== Required task ==
Please copy out the text lines of each entry below word for word, leaving out the pictures.
::::::::
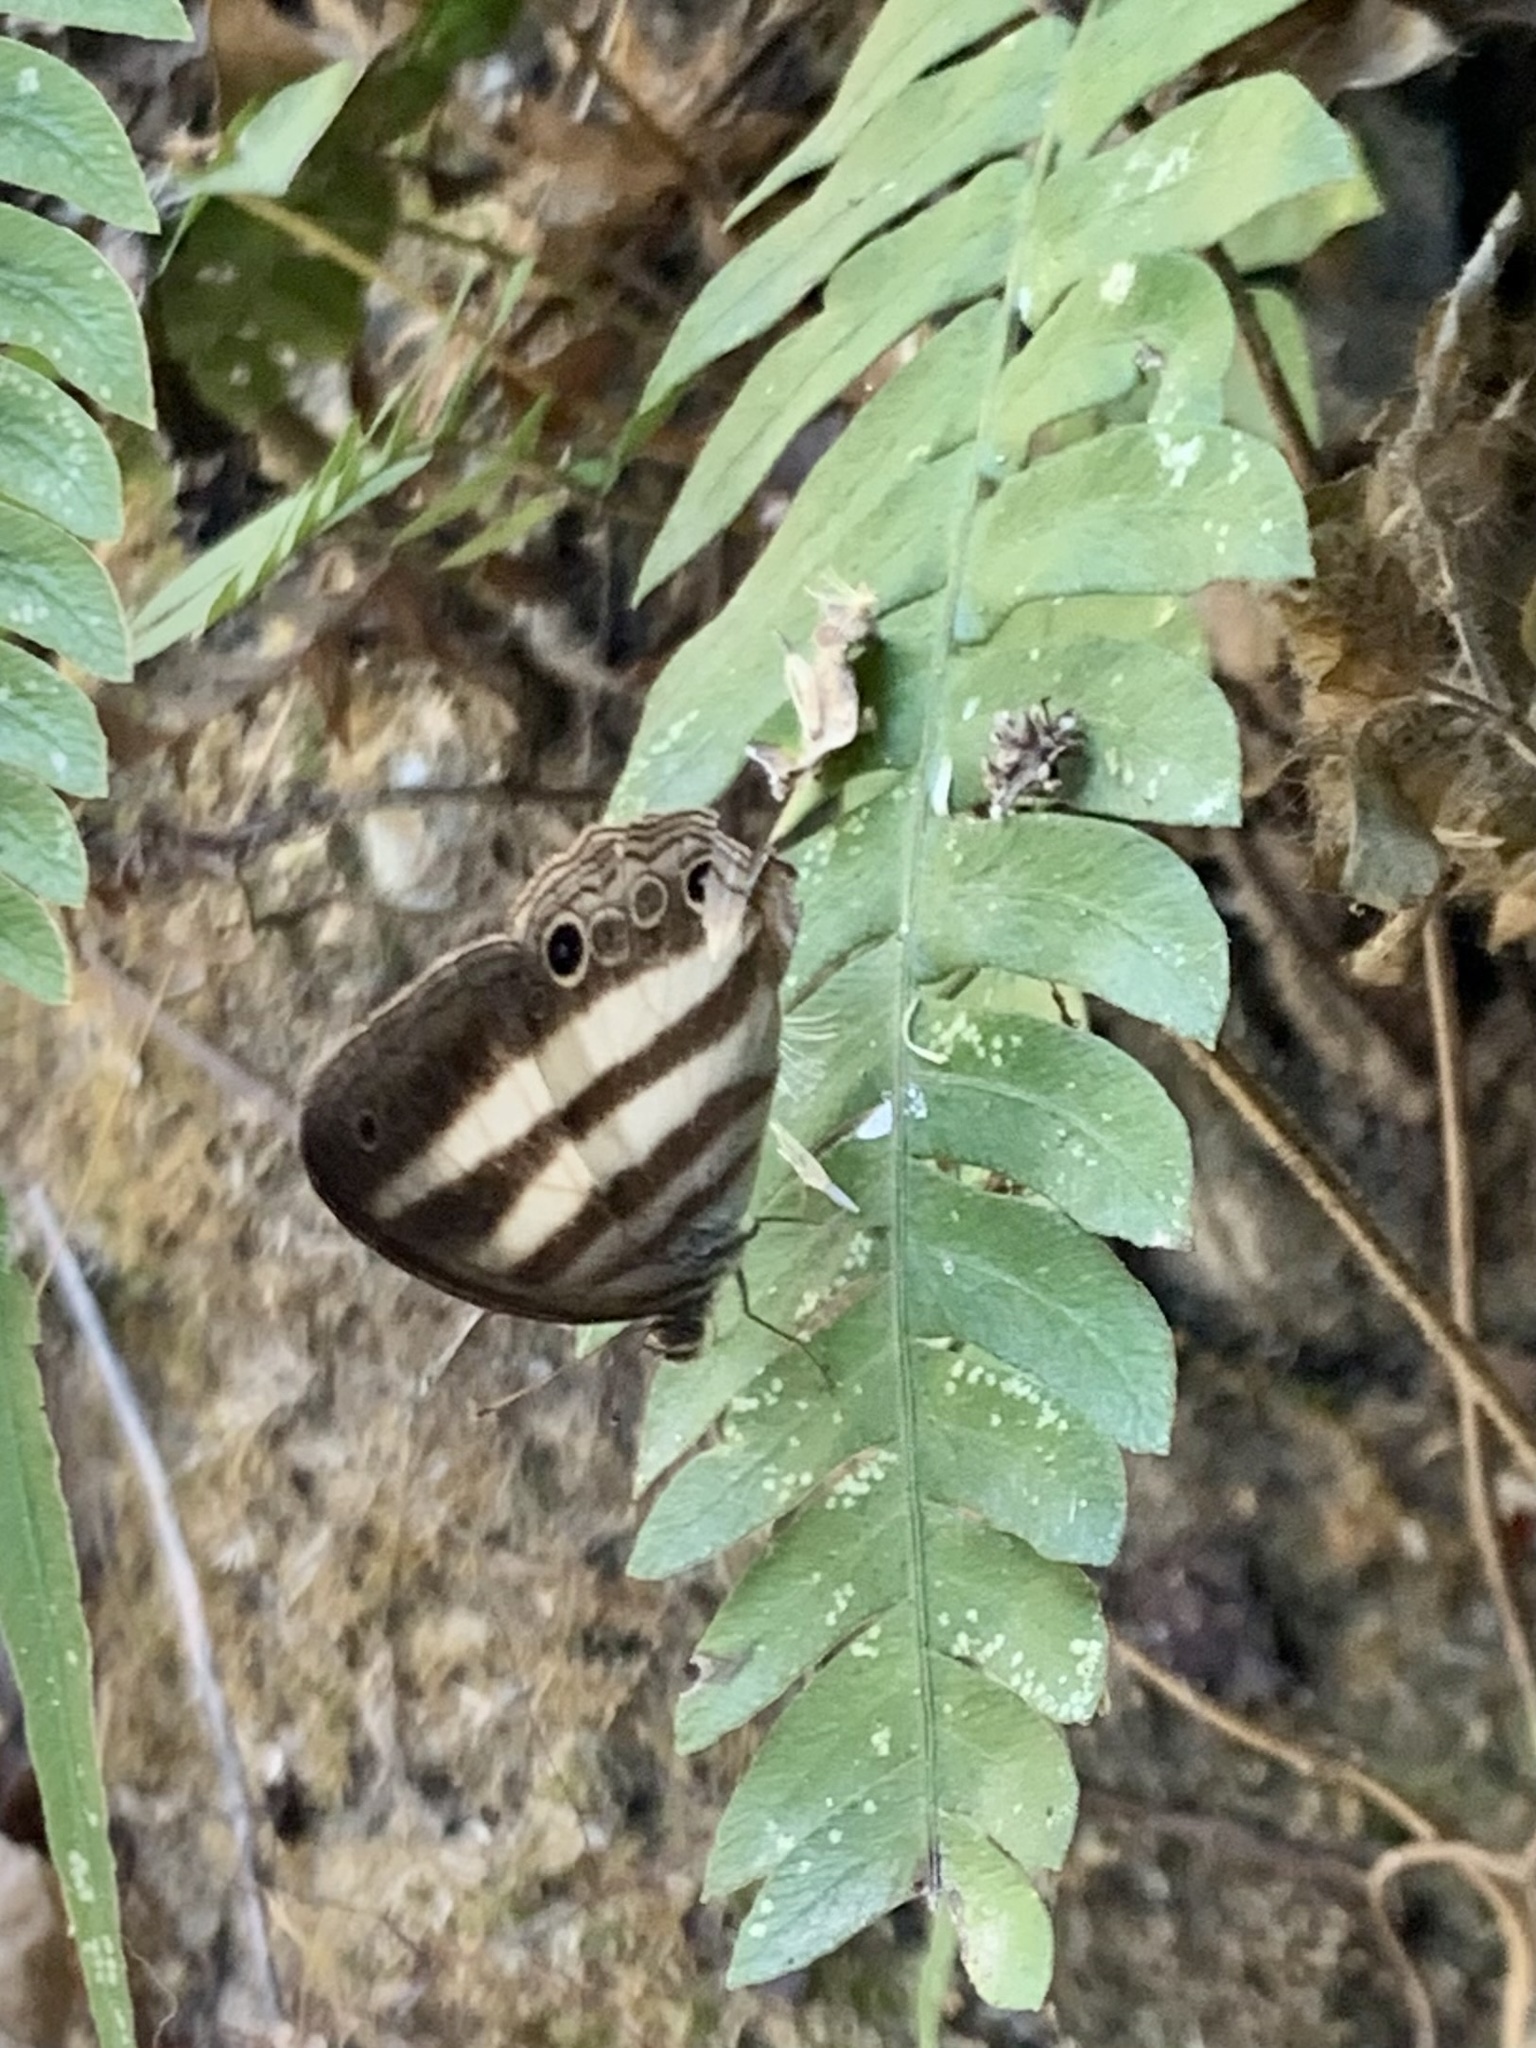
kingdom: Animalia
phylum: Arthropoda
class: Insecta
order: Lepidoptera
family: Nymphalidae
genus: Pareuptychia
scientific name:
::::::::
== Problem solution ==
kingdom: Animalia
phylum: Arthropoda
class: Insecta
order: Lepidoptera
family: Nymphalidae
genus: Pareuptychia
scientific name:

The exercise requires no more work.